Our Canadian correspondent Rembrandt Clancy has translated a video report from German TV about “Germans” who have traveled to wage jihad in Syria and risen high in the ranks of ISIS. He includes his own explanatory introduction.
by Rembrandt Clancy
War of the ISIS Terrorists: Does a Leading Jihadist Come from Germany?
Below is a video documentary of 17 June 2014 by report München, part of the consortium of Germany’s public broadcasters (ARD). It is called “War of the ISIS Terrorists: Does a Leading Jihadist Come from Germany?”. It presents evidence suggesting that a German convert to Islam, perhaps even more than one, is operating at the highest leadership levels in ISIS (Islamic State of Iraq and Greater Syria). Other members of the ARD consortium, Hessischer Rundfunk (HR) and SWR (Südwestrundfunk), also participated in the project as is documented in the video.
While notice of the presence of a German convert in the higher echelons of ISIS is new, readers are well aware of the broad implications. However, Rainer Wendt, the head of Germany’s Police Union, provides some specific background to the German context as the Frankfurter Allegemeine reports (03 June 2014):
Union chief Rainer Wendt starts from the assumption that around 2,000 potential perpetrators are in Germany. Moreover, hundreds are training in Syria. He is demanding a Europe-wide monitoring of the situation.

☆ ☆ ☆

#### APPLY WHAT YOU READ
#1 Repeat the passage of the article on German jihadists in ISIS starting with "Below is a video" and going on through "in the video.".
#2 According to the article on German jihadists in ISIS, roughly how many potential perpetrators does Rainer Wendt assume are in Germany?
#3 Take the article on German jihadists in ISIS further, beginning right after its final sentence.

#### RAW DATA
☆ ☆ ☆

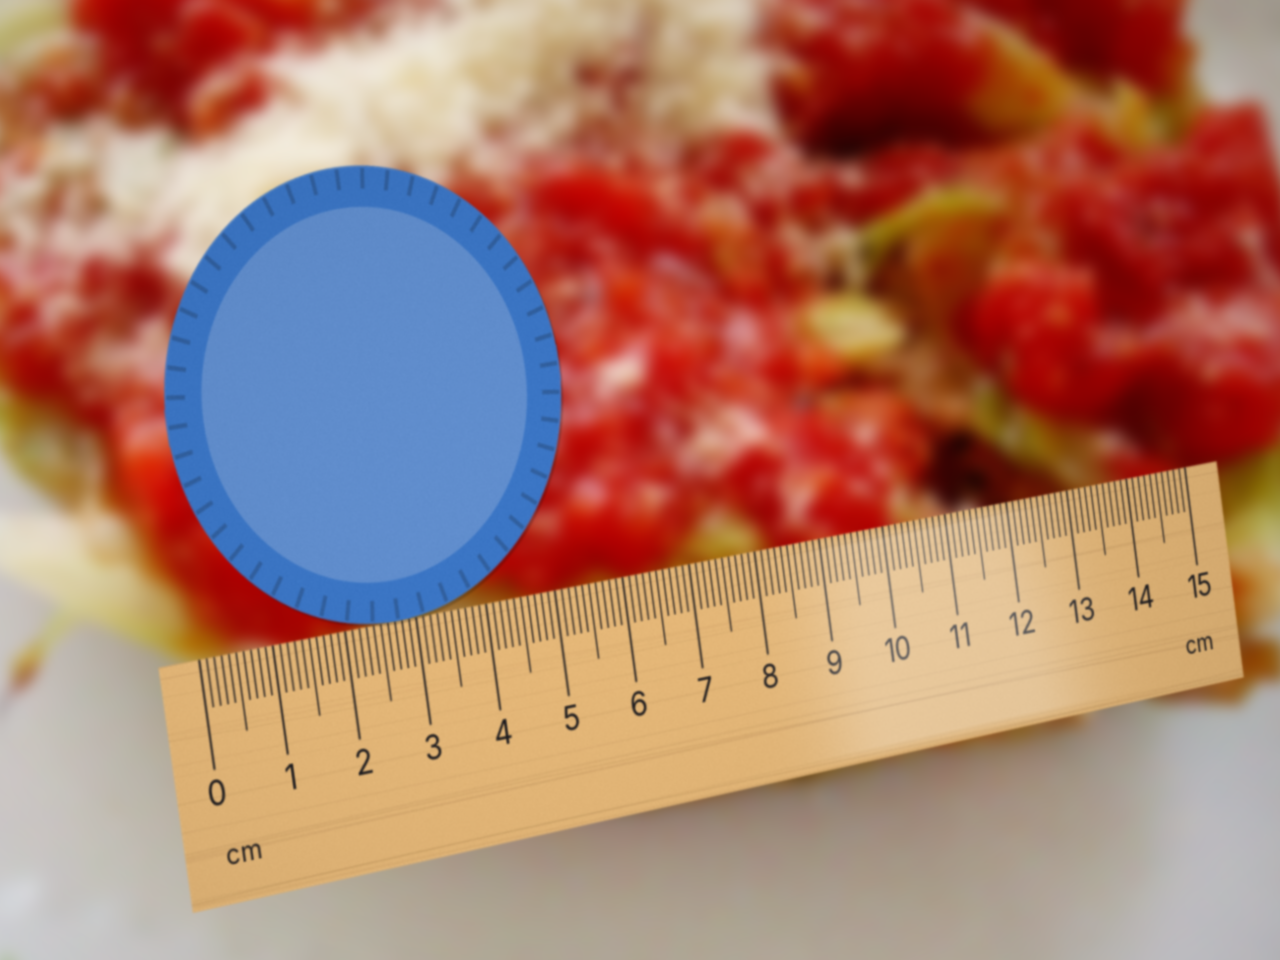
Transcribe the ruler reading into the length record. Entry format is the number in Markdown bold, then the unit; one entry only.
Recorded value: **5.5** cm
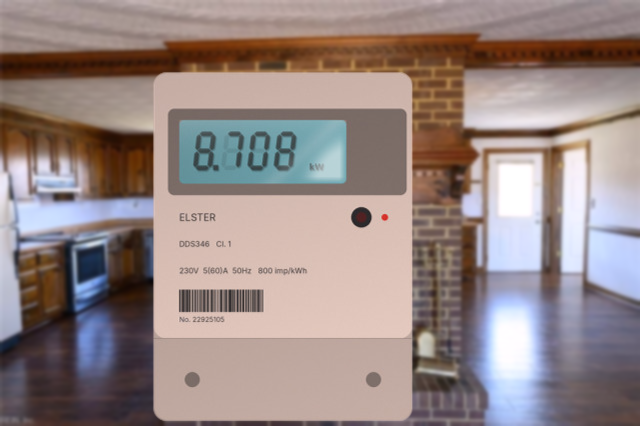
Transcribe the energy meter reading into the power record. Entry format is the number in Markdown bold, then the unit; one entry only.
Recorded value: **8.708** kW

☆ ☆ ☆

#### ANSWERS TO THIS EXERCISE
#1
Below is a video documentary of 17 June 2014 by report München, part of the consortium of Germany’s public broadcasters (ARD). It is called “War of the ISIS Terrorists: Does a Leading Jihadist Come from Germany?”. It presents evidence suggesting that a German convert to Islam, perhaps even more than one, is operating at the highest leadership levels in ISIS (Islamic State of Iraq and Greater Syria). Other members of the ARD consortium, Hessischer Rundfunk (HR) and SWR (Südwestrundfunk), also participated in the project as is documented in the video.

#2 Around 2,000.

#3
After the attack on the Jewish museum in Brussels, the German Police Union warned of an increasing number of potentially violent Islamists in Germany. The chief of the Police Union told the online edition of Handelsblatt: “Their number is rising rapidly, as the so-called Salafist-scene shows, for example, in the Rhineland”. On a number of occasions “these extremists have shown that violence is an integral strategic component in the pursuit of their objectives. Also and especially, they do not respect state institutions and their representatives”.
To his knowledge there are presently several hundred extremists from the Salafist milieu in Syria where they are learning how to kill. “It must be expected that there are more than 2,000 potentially violent Islamists in Germany.”
However he sees resistance against such [Europe-wide, technical monitoring measures]: “Some politicians still believe that their own governmental authorities are the enemy of our democratic order rather than providing our security forces the necessary means for a successful battle against terrorism”, said Wendt by way of criticism.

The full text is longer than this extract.